Cox’s talk at Princeton, “Ain’t I A Woman,” observed the University’s memorial ceremony for Transgender Day of Remembrance on Nov. 22. This marks the University’s 14th consecutive year of hosting an event in commemoration of those who have been killed as a result of anti-transgender bigotry, hatred and violence.
The event was presented by the Carl A. Field’s Center, the LGBT Center and Princeton’s Women’s Center, with support from the Woodrow Wilson School, the Conversations on Identities Public Programming Series, the Office of the Dean of Undergraduate Students and the Lewis Center for the Arts. The talk, held in Richardson Auditorium of Alexander Hall, was followed by a conversation with Jill Dolan, Dean of the College and Director of Princeton’s Program in Gender and Sexuality Studies.
Despite 2015 being a peak year in terms of transgender visibility, 2015 also hit a historic high with 22 reported transgender homicides, double the count of the previous year. Cox called this a “state of emergency.”
Cox not only highlighted the spike in physical violence against transgender people, but said that the violence starts with everyday street harassment, such as being harassed by strangers while walking outside or being kicked out of a bathroom.
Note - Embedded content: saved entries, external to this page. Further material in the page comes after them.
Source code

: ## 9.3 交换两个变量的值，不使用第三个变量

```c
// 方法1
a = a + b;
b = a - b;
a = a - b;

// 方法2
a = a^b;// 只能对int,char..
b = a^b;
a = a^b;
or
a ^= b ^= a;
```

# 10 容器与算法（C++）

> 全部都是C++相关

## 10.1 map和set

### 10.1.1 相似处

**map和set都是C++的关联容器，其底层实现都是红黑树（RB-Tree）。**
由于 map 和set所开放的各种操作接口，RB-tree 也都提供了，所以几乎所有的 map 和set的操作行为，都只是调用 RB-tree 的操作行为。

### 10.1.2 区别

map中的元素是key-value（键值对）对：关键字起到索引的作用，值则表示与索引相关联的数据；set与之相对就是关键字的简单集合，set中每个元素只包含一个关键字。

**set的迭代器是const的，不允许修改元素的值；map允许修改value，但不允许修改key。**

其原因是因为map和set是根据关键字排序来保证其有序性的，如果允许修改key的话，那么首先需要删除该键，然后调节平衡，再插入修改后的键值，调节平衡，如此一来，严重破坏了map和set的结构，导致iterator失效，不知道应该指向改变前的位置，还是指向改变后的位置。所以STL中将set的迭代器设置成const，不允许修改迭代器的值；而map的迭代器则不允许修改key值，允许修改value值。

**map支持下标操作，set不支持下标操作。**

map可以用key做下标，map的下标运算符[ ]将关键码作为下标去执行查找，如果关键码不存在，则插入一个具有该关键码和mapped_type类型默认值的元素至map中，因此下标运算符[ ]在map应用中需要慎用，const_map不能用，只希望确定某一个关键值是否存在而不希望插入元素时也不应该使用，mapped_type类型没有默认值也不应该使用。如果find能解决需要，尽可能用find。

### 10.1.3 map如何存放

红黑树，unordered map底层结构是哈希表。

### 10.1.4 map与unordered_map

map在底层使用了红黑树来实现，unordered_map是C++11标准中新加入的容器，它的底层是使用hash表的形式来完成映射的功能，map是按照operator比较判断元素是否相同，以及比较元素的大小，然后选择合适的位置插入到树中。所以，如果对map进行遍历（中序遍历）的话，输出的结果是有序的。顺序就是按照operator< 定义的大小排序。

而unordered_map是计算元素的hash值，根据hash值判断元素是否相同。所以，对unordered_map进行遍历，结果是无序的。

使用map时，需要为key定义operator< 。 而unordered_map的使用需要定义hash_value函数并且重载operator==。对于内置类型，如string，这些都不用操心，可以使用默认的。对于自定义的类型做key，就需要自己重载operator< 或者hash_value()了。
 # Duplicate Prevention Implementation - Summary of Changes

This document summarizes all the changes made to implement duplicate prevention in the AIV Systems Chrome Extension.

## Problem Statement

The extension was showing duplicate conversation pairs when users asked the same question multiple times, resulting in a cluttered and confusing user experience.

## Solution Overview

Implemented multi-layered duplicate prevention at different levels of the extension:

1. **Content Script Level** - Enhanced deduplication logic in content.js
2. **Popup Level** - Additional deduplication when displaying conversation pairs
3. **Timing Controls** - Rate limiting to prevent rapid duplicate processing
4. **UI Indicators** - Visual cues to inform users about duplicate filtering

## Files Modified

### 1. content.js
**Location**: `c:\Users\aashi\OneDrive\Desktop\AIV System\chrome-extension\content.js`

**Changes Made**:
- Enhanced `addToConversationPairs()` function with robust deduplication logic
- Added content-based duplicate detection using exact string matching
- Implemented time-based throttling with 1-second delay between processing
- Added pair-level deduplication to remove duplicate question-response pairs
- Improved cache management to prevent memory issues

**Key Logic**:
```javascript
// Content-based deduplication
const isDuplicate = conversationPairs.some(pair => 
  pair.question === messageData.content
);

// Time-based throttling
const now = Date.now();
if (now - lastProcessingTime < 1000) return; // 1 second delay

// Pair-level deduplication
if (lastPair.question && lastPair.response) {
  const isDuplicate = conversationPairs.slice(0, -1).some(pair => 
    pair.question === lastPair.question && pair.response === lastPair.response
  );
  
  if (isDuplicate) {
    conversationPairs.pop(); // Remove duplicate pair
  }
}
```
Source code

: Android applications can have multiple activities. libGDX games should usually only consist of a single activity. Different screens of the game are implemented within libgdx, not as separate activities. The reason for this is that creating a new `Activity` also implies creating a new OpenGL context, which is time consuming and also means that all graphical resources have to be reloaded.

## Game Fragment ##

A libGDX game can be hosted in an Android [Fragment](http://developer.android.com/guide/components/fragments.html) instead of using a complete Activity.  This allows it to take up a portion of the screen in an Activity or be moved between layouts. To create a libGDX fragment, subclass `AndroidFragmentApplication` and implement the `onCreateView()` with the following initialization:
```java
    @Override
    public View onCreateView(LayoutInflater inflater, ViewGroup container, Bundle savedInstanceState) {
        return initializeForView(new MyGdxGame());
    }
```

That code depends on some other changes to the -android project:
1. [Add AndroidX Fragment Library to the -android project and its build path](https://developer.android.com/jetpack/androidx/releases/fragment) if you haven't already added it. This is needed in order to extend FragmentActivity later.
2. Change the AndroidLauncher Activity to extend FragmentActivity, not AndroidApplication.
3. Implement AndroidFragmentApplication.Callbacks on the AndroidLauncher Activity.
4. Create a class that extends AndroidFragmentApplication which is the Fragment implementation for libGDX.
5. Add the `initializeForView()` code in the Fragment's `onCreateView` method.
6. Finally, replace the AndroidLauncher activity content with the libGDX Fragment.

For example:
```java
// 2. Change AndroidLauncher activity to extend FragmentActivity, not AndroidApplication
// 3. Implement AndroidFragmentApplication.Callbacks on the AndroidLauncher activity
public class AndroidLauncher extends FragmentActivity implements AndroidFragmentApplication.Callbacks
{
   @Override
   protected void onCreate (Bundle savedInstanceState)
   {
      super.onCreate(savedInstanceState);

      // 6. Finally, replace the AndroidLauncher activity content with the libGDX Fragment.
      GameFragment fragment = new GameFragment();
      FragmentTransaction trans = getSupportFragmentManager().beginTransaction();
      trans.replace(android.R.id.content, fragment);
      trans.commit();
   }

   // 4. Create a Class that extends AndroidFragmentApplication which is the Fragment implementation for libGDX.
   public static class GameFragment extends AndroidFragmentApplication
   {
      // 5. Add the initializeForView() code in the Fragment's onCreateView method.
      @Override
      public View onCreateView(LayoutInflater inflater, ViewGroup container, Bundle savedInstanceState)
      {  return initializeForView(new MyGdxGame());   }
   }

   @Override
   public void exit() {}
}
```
During the Q&A, a transgender student reflected upon her own experience with street harassment as being two fold — a combination of the sexual harassment experienced as a woman and “clocking” — the act of being publicly identified by a stranger to be transgender based on appearances. “But the danger with body scrutiny happens before the clocking,” Cox said. From her perspective, this danger exists as soon as a person is hyper-sexualized as a woman. The transgender movement inherently becomes a feminist issue.
“Laverne did a really good job of highlighting intersections – like being black, transgender and a woman,” said Divya Krishnan ’16. “Whether you’re passionate about women’s issues or black issues, it’s a good reminder to be inclusive because marginalized groups overlap.”
The issues perpetuating the violence experienced by other marginalized groups often overlap with those experienced by the transgender community. “We have to understand that violence from misogyny, patriarchy and transphobia is an economic issue like any other type of violence,” Cox said.
According to the National LGBTQ Task Force, a large percentage of black transgender people and Latino transgender people face bias when applying for medical care and housing, with more than a third of black and Latino transgenderpeople saying they have been refused a home or apartment. Challenging this existing culture that prejudices people of different gender identities, sexual orientations, and more must be addressed, Cox urged.
“Cox showed us why the tipping point is now,” said Julia Schorn ‘17. “Especially here at Princeton University, where we have racial tensions and new policies now being discussed regarding sexual misconduct, transgender issues lie at that intersection.”